Uncontrolled Resource Consumption occurs when an application fails to limit how much of a shared resource—such as memory, CPU time, disk space, or network…
Uncontrolled Resource Consumption occurs when an application fails to limit how much of a shared resource—such as memory, CPU time, disk space, or network connections—a single user or request can consume. An attacker can exploit this by making requests that exhaust the resource, causing the application to become slow, unresponsive, or crash entirely, denying service to legitimate users.
02How It Happens
This weakness typically arises when an application processes user input without enforcing limits on the work performed or resources allocated. Common patterns include accepting unbounded file uploads, processing arbitrarily large data structures, running loops controlled by user input without iteration caps, or opening connections without connection pooling or timeouts. The flaw is often invisible during normal use because legitimate users rarely trigger the limits, but a determined attacker can craft requests designed to consume resources at scale.
03Real-World Impact
Resource exhaustion attacks can render a web application unavailable to all users, even if the attacker has no ability to steal data or modify content. A single malicious request might consume all available memory, fill the disk, or exhaust the database connection pool, forcing administrators to manually restart services. In shared hosting environments, resource exhaustion in one application can degrade performance for neighboring applications. Recovery often requires manual intervention and can result in lost revenue, damaged reputation, and incident response costs.
04Vulnerable & Fixed Patterns
Vulnerable pattern
import sqlite3
def process_user_data(user_input):
conn = sqlite3.connect(':memory:')
cursor = conn.cursor()
# No limit on how many rows are fetched
cursor.execute("SELECT * FROM large_table WHERE id IN (?)", (user_input,))
results = cursor.fetchall()
# Process all results without bounds
processed = [expensive_operation(row) for row in results]
return processed
Why it's vulnerable: The function fetches and processes an unbounded number of rows based on user input, with no limit on memory or CPU time. An attacker can supply input that matches millions of rows, exhausting memory and CPU.
Fixed pattern
import sqlite3
def process_user_data(user_input, max_rows=100):
conn = sqlite3.connect(':memory:')
cursor = conn.cursor()
# Limit the number of rows fetched
cursor.execute("SELECT * FROM large_table WHERE id IN (?) LIMIT ?",
(user_input, max_rows))
results = cursor.fetchall()
# Process only the limited result set
processed = [expensive_operation(row) for row in results]
return processed
Vulnerable pattern
<?php
// No limit on file upload size or processing
if ($_FILES['upload']['size'] > 0) {
$file_content = file_get_contents($_FILES['upload']['tmp_name']);
// Process entire file without bounds
$lines = explode("\n", $file_content);
foreach ($lines as $line) {
expensive_database_operation($line);
}
}
?>
Why it's vulnerable: The script processes an entire uploaded file line-by-line without checking file size or limiting iterations. An attacker can upload a multi-gigabyte file or one with millions of lines, exhausting memory and CPU.

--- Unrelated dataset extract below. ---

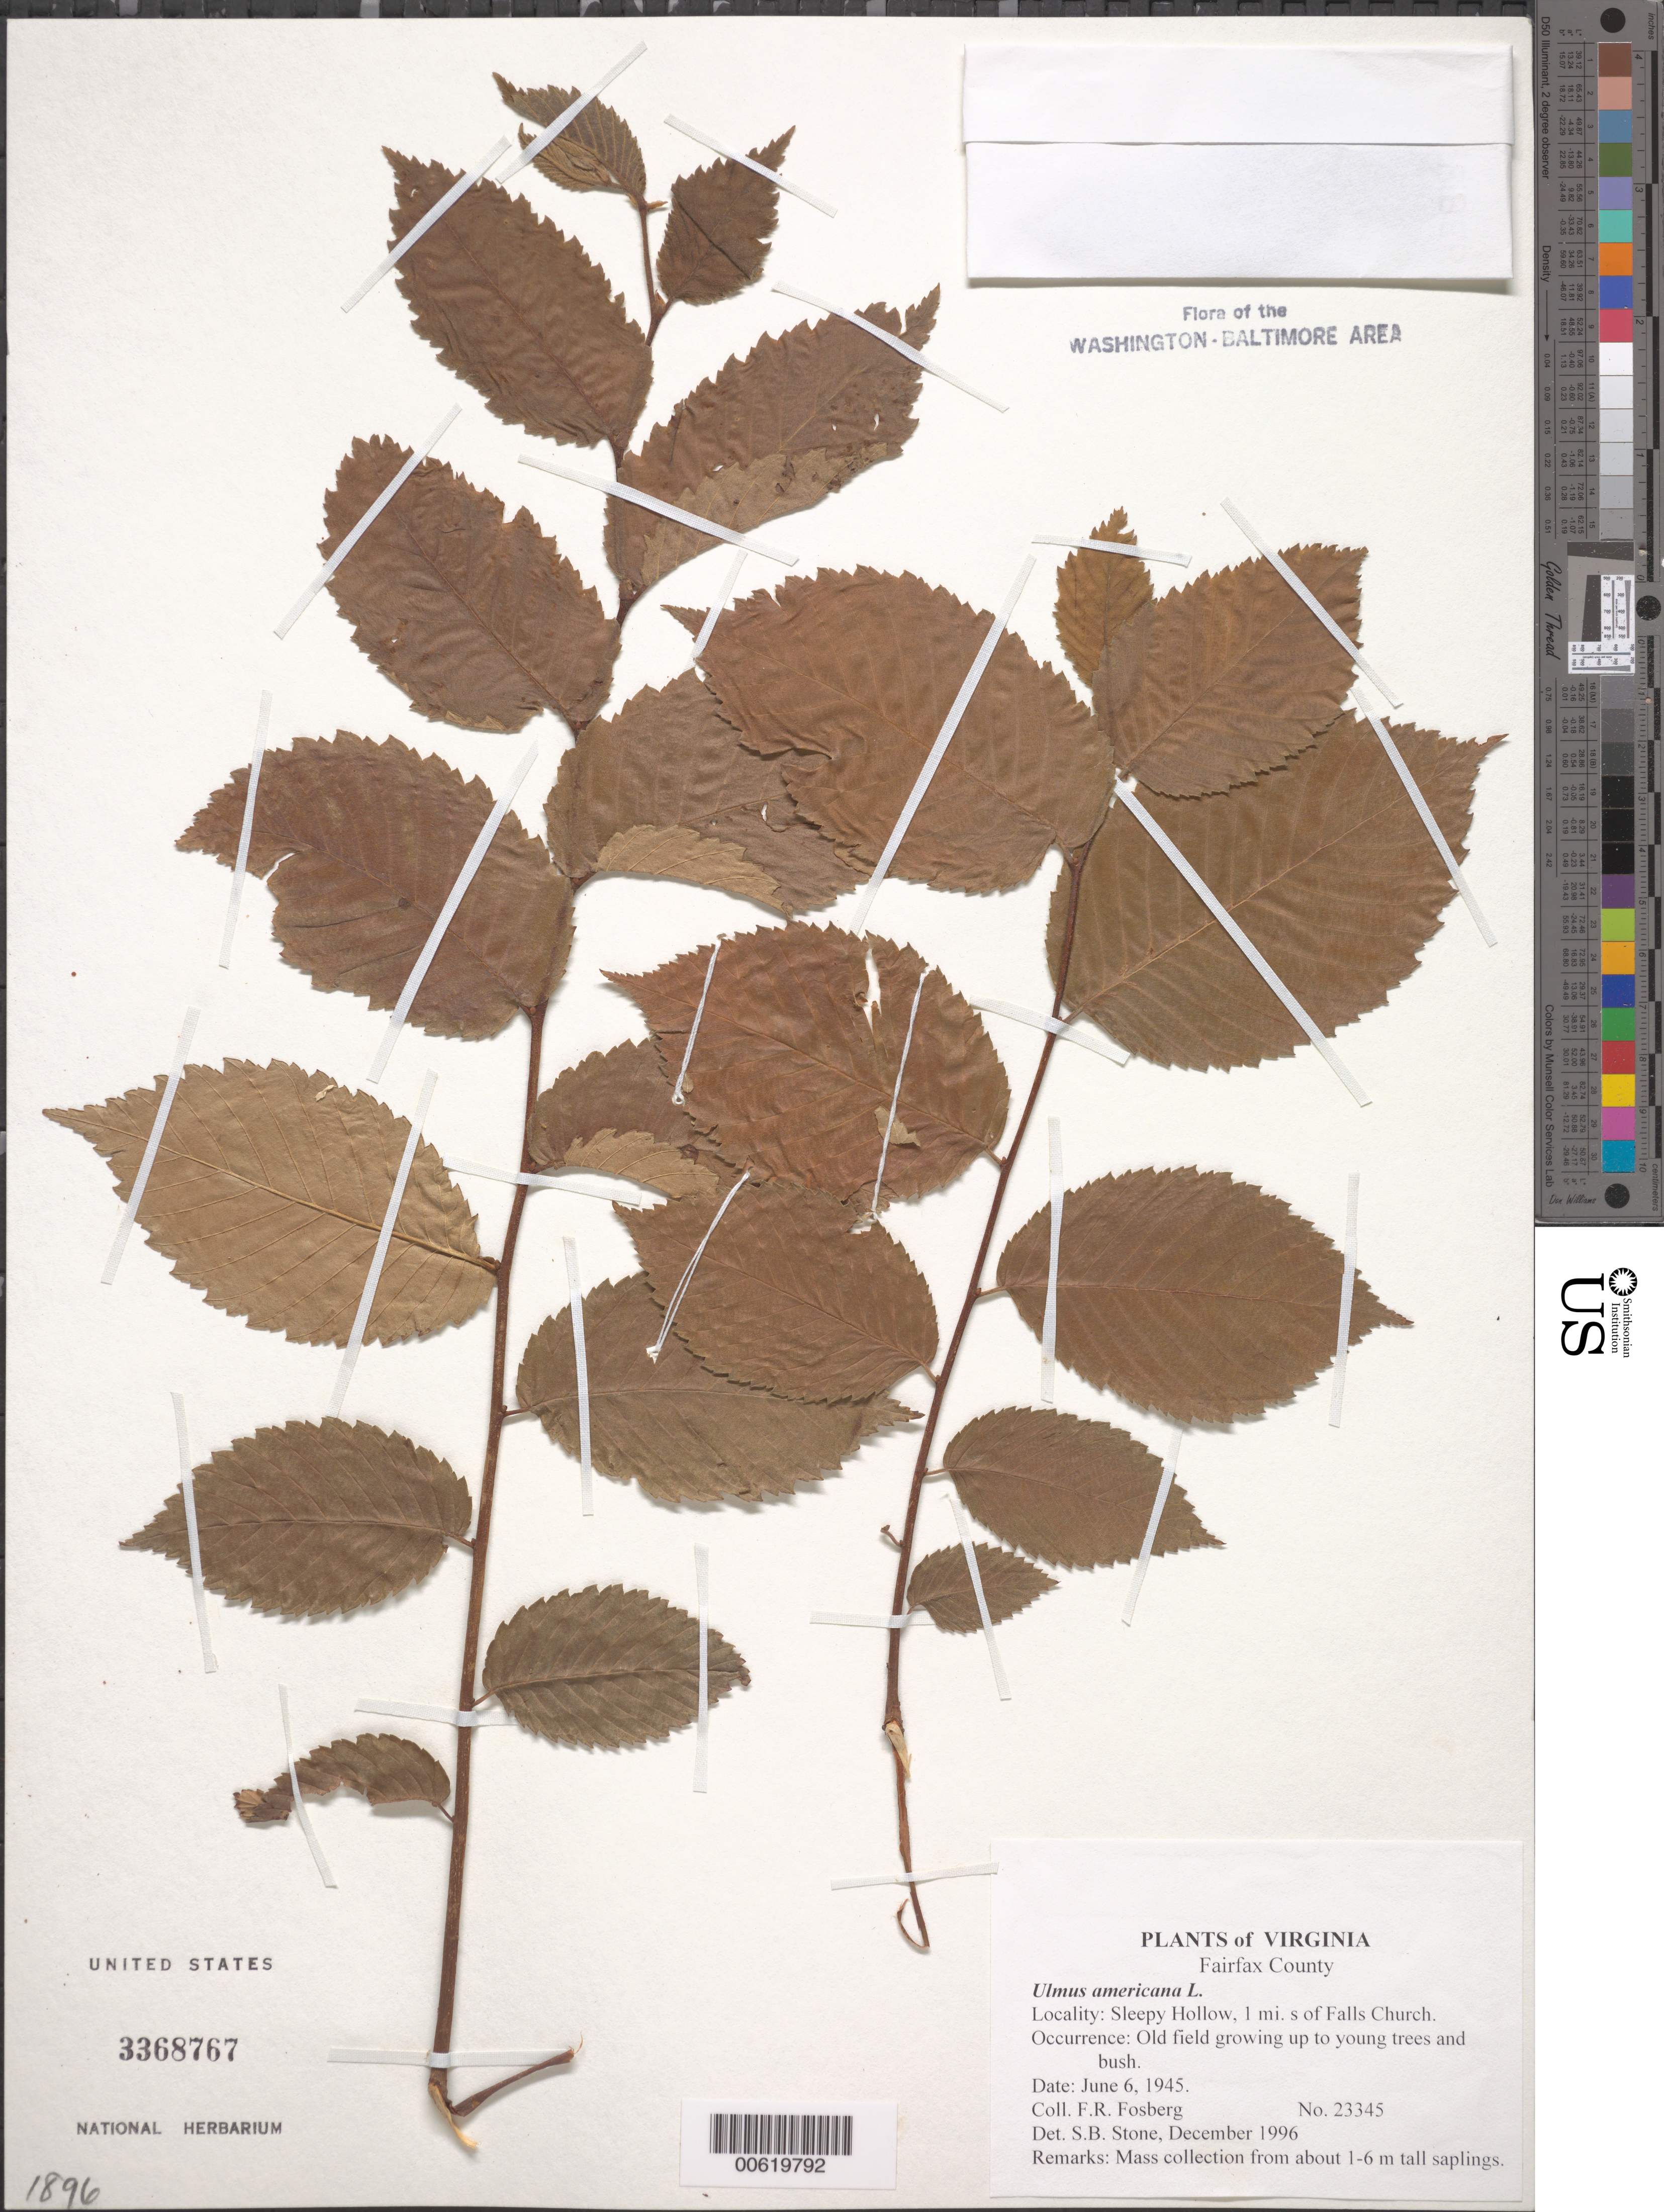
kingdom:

Set explicit limits on file uploads — enforce maximum file size at the application and web server level (e.g., php.iniupload_max_filesize, nginx client_max_body_size).
Implement pagination and result limits — cap the number of database rows, API results, or list items returned per request; use LIMIT clauses and offset-based pagination.
Add timeouts to long-running operations — set execution time limits on scripts, database queries, and external API calls; use set_time_limit() in PHP or task timeouts in background job queues.
Use connection pooling and limits — restrict the number of simultaneous database connections, file handles, and network sockets; close idle connections promptly.
Validate input size and complexity — reject requests with excessively large JSON payloads, XML documents, or query strings before processing; use Content-Length headers to pre-check size.
Monitor resource usage — log and alert on unusual spikes in memory, CPU, or disk I/O; set up automated scaling or circuit breakers to shed load under stress.
06Signs You May Already Be Affected
Watch for unexplained application slowdowns, out-of-memory errors, or frequent service restarts that correlate with specific user actions or request patterns. Check application and system logs for requests with unusually large payloads, long execution times, or repeated failures; also review disk usage for unexpected growth in temporary or cache directories. If you notice the application becomes unresponsive after processing a single request or file upload, resource exhaustion may be the cause.